◆ Texto extraído
□ □ □ □

Em ambos os casos tornam-se manifestos os estreitos vínculos entre o Estado e a Igreja, característica do Anglicanismo, encabeçado pelo soberano da Inglaterra. Assim como na catedral de Honolulu, os vínculos de união com a Igreja na Grã-Bretanha são também expressos concretamente na de Singapura em vários objetos, entre êles um pilar oferecido pela catedral de Canterbury, símbolo de união com a sé, e uma coluna da catedral de Coventry, do século XIV.


Primeiras aproximações

Nas suas qualidades arquitetônicas e nas suas dimensões, situada no centro de uma vasta área verde, a Catedral de Saint Andrews domina de forma sui-generis grande área da metrópole. Em meio a espaço livre, a catedral de Singapura, assim como outras construídas no espírito neo-gótico do século XIX, difere das catedrais góticas da Idade Média pela sua disposição urbana, pela perspectiva mais ampla com que podem ser observadas.

Ela se levanta não entre vielas estreitas, de pequenos largos e do meio do casario urbano, do escuro da existência das ruas e da negritude das pedras de seus muros em direção às alturas e à luz que entra pelos seus vitrais, mas sim do centro de um parque, como monumento resplandecente em branco. Esse branco do seu exterior é devido ao emprêgo do churam de Madras, da Índia, uma mistura de fibras de côco, proteína e pó de conchas.

A luminosidade da Catedral de Saint Andrews é já externa, não apenas interna. Ela surge não como a maior parte das catedrais góticas em magnitude negra, cuja luz apenas envolve aqueles que as adentram, mas como um faro de luz.

Poder-se-ia encetar diversas reflexões sobre as resignificações que o neo-gótico experimentou no mundo extra-europeu. As mais superficiais diriam respeito, no caso, à impressão menos vertical, mais plana que a catedral causa devido à amplidão do espaço em que se encontra.

Aquele que se aproxima não se defronta, repentinamente, com a magnitude de muros que o faz lembrar da pequenez humana perante o Mysterium Tremendum. A clareza de neve de seus muros despertam associações ternas, suaves, convidativas, chamando à lembrança arte refinada de confeiteiro, como construção monumental de açúcar, em perigo de diluir-se sob o calor de Singapura: „um doce de catedral“.


O historicismo romântico europeu e o sentimentalismo da existência colonial

Essas impressões e sensações não devem desqualificar a obra, extraordinário exemplo artístico e espiritual de uma época e que apenas pôde ser edificada com muitos esforços. Elas devem chamar a atenção para o fato de que o neo-gótico da Catedral de Saint Andrews não deveria ser considerado independentemente do contexto local em que surgiu, de seus pressupostos, ou seja, da situação dos súditos britânicos que ali viviam.

A catedral de Singapura não é apenas um exemplo do historicismo romântico do século XIX, mas sim o de uma reconscientização de valores culturais por parte de residentes britânicos de uma região colonial longínqua, de lembranças idealizadas da terra natal.

□ □ □ □

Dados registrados

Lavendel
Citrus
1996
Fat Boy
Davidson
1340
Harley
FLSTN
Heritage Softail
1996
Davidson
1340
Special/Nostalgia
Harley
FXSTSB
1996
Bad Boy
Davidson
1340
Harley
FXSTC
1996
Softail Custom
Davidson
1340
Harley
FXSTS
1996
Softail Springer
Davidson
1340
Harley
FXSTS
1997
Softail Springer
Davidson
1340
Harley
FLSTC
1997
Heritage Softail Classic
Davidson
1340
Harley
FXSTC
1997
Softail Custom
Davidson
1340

□ □ □ □

◆ Tarefa
Transcreva, do texto sobre a Catedral de Saint Andrews, o trecho que começa em "Primeiras aproximações" e segue até "podem ser observadas.", sem alterar nada.

◆ Resposta
Primeiras aproximações

Nas suas qualidades arquitetônicas e nas suas dimensões, situada no centro de uma vasta área verde, a Catedral de Saint Andrews domina de forma sui-generis grande área da metrópole. Em meio a espaço livre, a catedral de Singapura, assim como outras construídas no espírito neo-gótico do século XIX, difere das catedrais góticas da Idade Média pela sua disposição urbana, pela perspectiva mais ampla com que podem ser observadas.